2009-12-30 22:38:58 | 本(児童書・絵本)

精霊の守り人 (新潮文庫) 精霊の守り人 (新潮文庫)
価格:¥ 580(税込)
発売日:2007-03
古典になっていない児童文学の中で、私が最も素晴らしい、と思ったのがこの本です。

もっとも、シリーズが始まったのは10年以上も前のことですが、寡聞にして存知あげなくて、私がこの本を読んだのは最近のことです。(2年前くらい)

でも、図書館の子ども室でこの本を見たとき、きっと面白いはずだと思いました。

それはなぜかというと、本がボロボロだったからです。

たくさんの子どもたちに愛された本なのだと思いました。そして読んでみると、期待を裏切らない内容でした。

“バルサが鳥影橋を渡っていたとき、皇族の行列が、ちょうど一本上流の、山影橋にさしかかっていたことが、バルサの運命を変えた”

という、ドラマチックかつ切れの良い書き出しに、まずやられてしまった。

背景世界の緻密さや、骨太のストーリーにももちろん惹かれ、子ども騙しでない、子どもを馬鹿にしていない児童文学であることも感動したし、こんな児童文学があったのか、と思いました。

キャラクターが生き生きしているのは、いうまでもないことですし、『バルサの食卓』の記事でも書きましたが、出てくる食べ物がおいしそうなのも、世界の実感が響いてきて嬉しいのです。

一冊一冊、大切に読むのもいいのですが、長い休みに一気に読むのもいいのかな、と思って書きました。

大人が読んでももちろん面白いのですが、子どもたちはもっと、異世界にすんなり入っていけるのだろうな、とちょっと羨ましい。

私もシリーズ全部を読み切っていないので、心を研ぎ澄まして、この鮮やかな世界に入っていきたい、と思っています。
• • • •
[取り組む作業]
#1 上の感想文の「たくさんの子どもたちに愛され」から「感が響いてきて嬉しいのです。」までを、その両端も含めて一字一句そのまま書き写してください。
#2 上の感想文の筆者は、図書館の子ども室でこの本を見て、なぜ面白いはずだと思ったのですか。
• • • •
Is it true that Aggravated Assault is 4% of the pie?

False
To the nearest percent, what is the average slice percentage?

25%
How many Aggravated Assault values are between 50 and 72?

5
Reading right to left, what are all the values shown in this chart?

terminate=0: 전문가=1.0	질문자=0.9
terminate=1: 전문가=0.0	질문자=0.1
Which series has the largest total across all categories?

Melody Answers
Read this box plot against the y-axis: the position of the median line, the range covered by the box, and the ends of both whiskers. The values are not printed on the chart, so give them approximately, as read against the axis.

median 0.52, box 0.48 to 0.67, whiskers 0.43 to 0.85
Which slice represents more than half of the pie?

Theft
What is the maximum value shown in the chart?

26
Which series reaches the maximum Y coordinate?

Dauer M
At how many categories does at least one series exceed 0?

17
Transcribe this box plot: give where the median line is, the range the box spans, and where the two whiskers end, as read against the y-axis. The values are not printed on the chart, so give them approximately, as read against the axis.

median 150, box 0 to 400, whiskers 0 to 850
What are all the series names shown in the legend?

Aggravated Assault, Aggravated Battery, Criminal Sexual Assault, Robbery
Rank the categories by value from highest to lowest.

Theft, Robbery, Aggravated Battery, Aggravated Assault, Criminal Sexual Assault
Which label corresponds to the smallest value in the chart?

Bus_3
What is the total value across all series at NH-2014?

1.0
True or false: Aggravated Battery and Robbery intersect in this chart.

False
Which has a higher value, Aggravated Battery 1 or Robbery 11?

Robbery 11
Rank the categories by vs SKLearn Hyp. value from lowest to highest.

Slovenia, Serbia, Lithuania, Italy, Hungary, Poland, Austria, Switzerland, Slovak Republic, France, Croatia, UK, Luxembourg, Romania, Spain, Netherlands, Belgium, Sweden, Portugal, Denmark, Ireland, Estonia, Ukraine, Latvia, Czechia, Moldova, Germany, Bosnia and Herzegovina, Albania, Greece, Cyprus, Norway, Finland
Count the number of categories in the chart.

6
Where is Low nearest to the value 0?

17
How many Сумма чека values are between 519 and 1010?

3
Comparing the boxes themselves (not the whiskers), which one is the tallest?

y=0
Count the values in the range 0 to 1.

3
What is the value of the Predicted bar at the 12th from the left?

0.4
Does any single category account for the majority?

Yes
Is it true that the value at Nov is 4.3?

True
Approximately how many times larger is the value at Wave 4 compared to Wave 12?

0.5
• • • •
[各問の答え]
#1
たくさんの子どもたちに愛された本なのだと思いました。そして読んでみると、期待を裏切らない内容でした。

“バルサが鳥影橋を渡っていたとき、皇族の行列が、ちょうど一本上流の、山影橋にさしかかっていたことが、バルサの運命を変えた”

という、ドラマチックかつ切れの良い書き出しに、まずやられてしまった。

背景世界の緻密さや、骨太のストーリーにももちろん惹かれ、子ども騙しでない、子どもを馬鹿にしていない児童文学であることも感動したし、こんな児童文学があったのか、と思いました。

キャラクターが生き生きしているのは、いうまでもないことですし、『バルサの食卓』の記事でも書きましたが、出てくる食べ物がおいしそうなのも、世界の実感が響いてきて嬉しいのです。

#2 本がボロボロだったからです。